You hack, we shoot: Pentagon discusses armed counterstrikes to cyberattacks
Lawmakers and some Pentagon officials argue that the US should shift cyberdefense from 'How to build the next best firewall' to an offensive message: Those who attack US computers risk 'land-based attack'.
J. Scott Applewhite / AP / File
Washington
Lawmakers on Capitol Hill have delivered a stark warning to the Pentagon: its failure to address key questions surrounding how the United States military would respond to a cyberattack – and what precisely constitutes an act of war in cyberspace, for that matter – remains a “significant gap” in US national security policy.
Senior Pentagon officials for their part are griping, too, that the current Defense Department approach to cyberwarfare is “way too predictable.” Gen. James Cartwright, vice chairman of the Joint Chiefs of Staff, recently lamented that, in cyberspace, “there is no penalty for attacking [the US] right now. We've got to figure out a way to change that.”
To that end, some senior defense officials are increasingly pushing for the US to retaliate against cyber-sieges with counterstrikes – that could ultimately include launching a “land-based attack” on the perpetrator.
These signs point to a growing challenge within the Pentagon to the assumption that what happens in cyberspace stays in cyberspace, say analysts.
An armed counterstrike to a cyberattack “sounds so provocative,” says Kristin Lord, director of studies at the Center for a New American Security (CNAS).
But it may also be stabilizing, she argues. “What the Pentagon and White House are trying to do is say that, in a circumstance when we have been attacked in a way that inflicts damage equivalent to an armed attack, we reserve the right to respond in kind,” explains Dr. Lord, who has co-authored a recent CNAS report on “America’s Cyber Future.”
The Pentagon’s new strategy should focus on threatening retaliation, rather than improving defense against cyber-incursions, Cartwright said in remarks at a Defense Writers Group breakfast on July 14. The current approach is “way too predictable. It’s purely defensive."

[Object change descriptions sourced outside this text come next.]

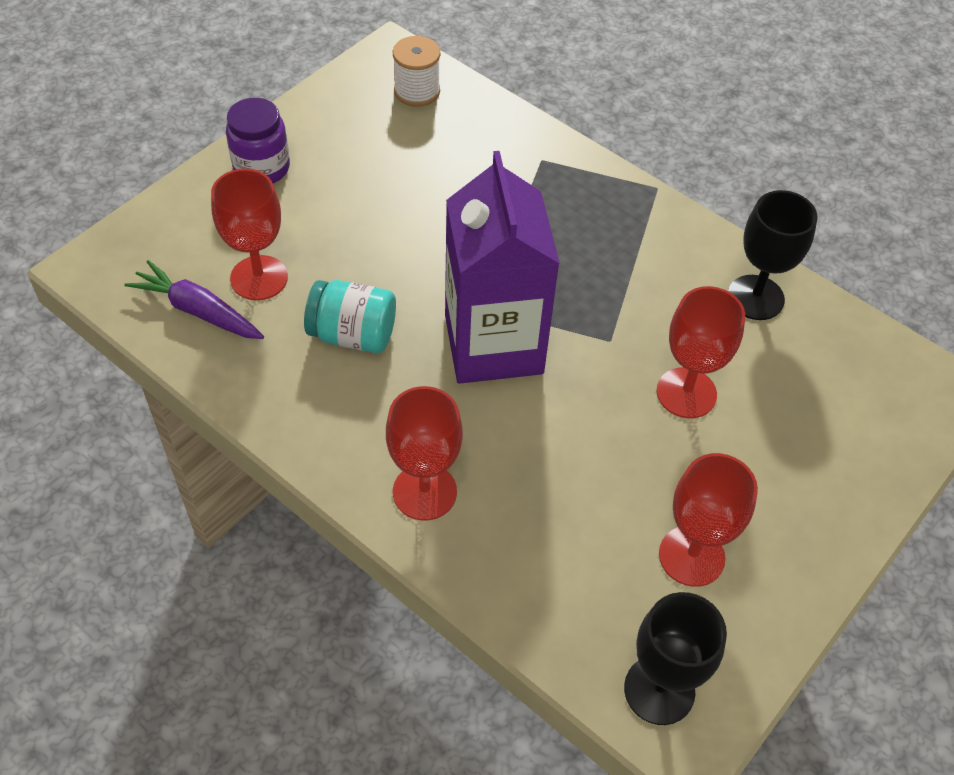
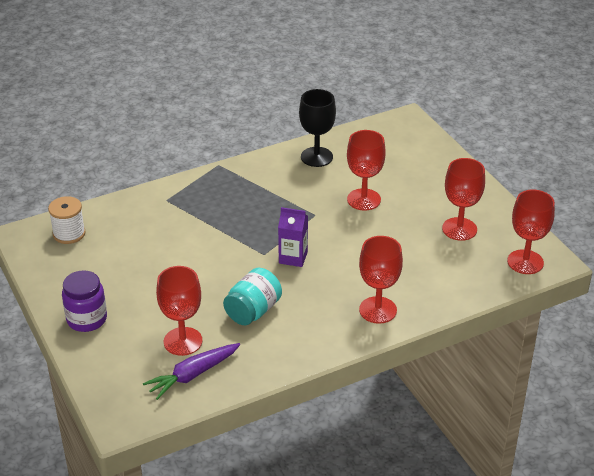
camera: 65 degrees left, 15 degrees down
purple carton [445,151,560,384] -> purple carton [278,207,308,267], size x0.46
black goblet [624,592,727,725] -> red goblet [507,190,555,274]

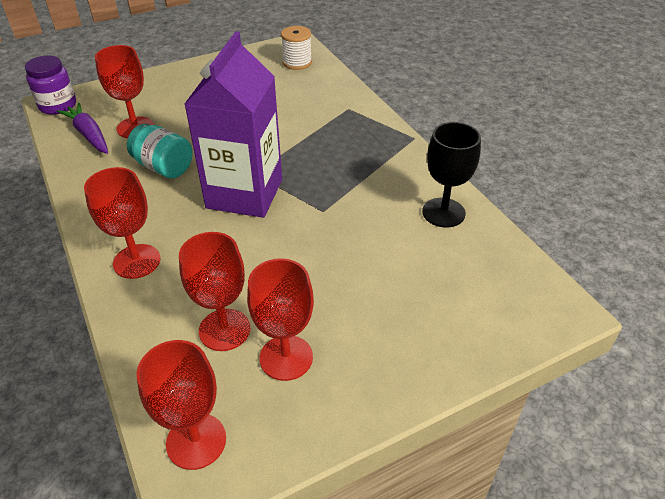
camera: 90 degrees right, 5 degrees up
purple jar [62,270,107,332] -> purple jar moved to [25,55,76,115]
purple carton [278,207,308,267] -> purple carton [185,31,282,218], size x2.18
red goblet [347,130,386,211] -> red goblet moved to [179,232,250,351]

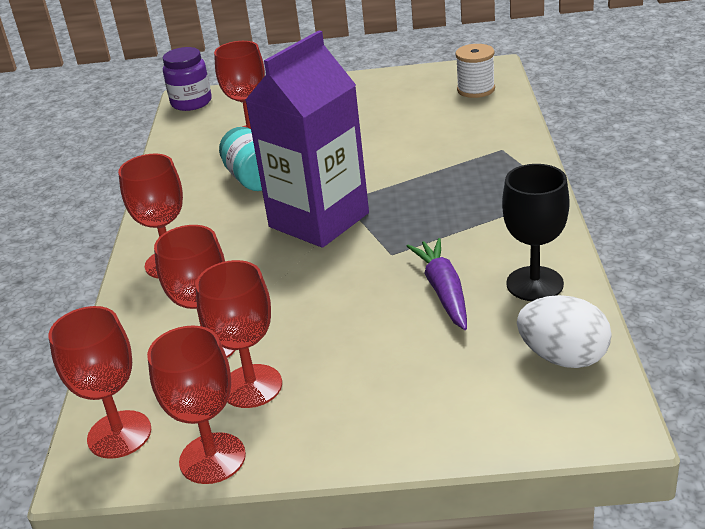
camera: 30 degrees right, 10 degrees down
purple carrot [57,103,108,154] -> purple carrot moved to [407,238,467,330]
none -> red goblet [147,325,246,484]
none -> white egg [517,295,612,368]

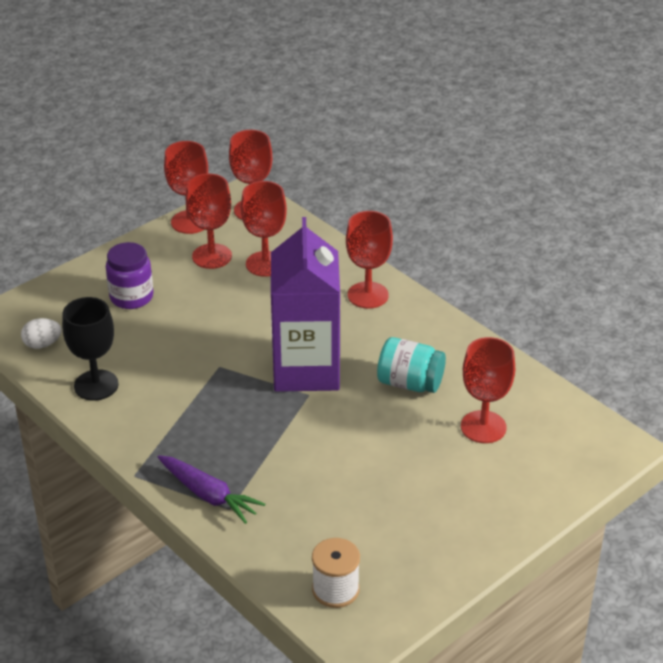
camera: 135 degrees right, 5 degrees up
purple jar [163,47,212,111] -> purple jar moved to [106,242,153,309]
purple carrot [407,238,467,330] -> purple carrot moved to [158,455,265,524]
white egg [517,295,612,368] -> white egg [21,318,62,349], size x0.63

While the strategy now focuses on defending networks, Cartwright says the next phase must deliver a message "to the attacker, ‘If you do this, the price to you is going to go up.' ”
Lawmakers, for their part, have been urging the Pentagon to spell out how the military would respond if a particular cyberattack was indeed an act of war.
Although Congress last year demanded a “Strategy for Operating in Cyberspace” by March, Defense officials did not deliver their final report until last week – and what they did deliver, say lawmakers, was dangerously lacking in details.
The Pentagon's obligations "remain unmet," wrote the Senate Armed Services Committee in a letter to Defense Secretary Leon Panetta Wednesday.
This letter came on the heels of a lively confirmation hearing Tuesday for Madelyn Creedon as assistant secretary of Defense for global strategic affairs. Sen. John McCain, the top Republican on the committee, repeatedly pressed Ms. Creedon illustrate a potential consequence of a cyberattack against the US.
“If we knew who did it ... maybe it could be something that would deal with their ability to attack us further,” she said. “It could be a land-based attack.”
Creedon cited Cartwright's estimation that 90 percent of the Pentagon’s approach to cyberattacks is, in his words, “How to build the next best firewall,” while 10 percent is “What we might do to prevent them from attacking us.”
Those figures should be inverted, she told lawmakers, and the responsibilities shared.
“We need to shift from a mostly defensive position to ... at least 50-50 on the part of the US government," she said, with "90 [percent] offense and 10 percent defense” for the military.
She added: "It's one of those longer-term goals."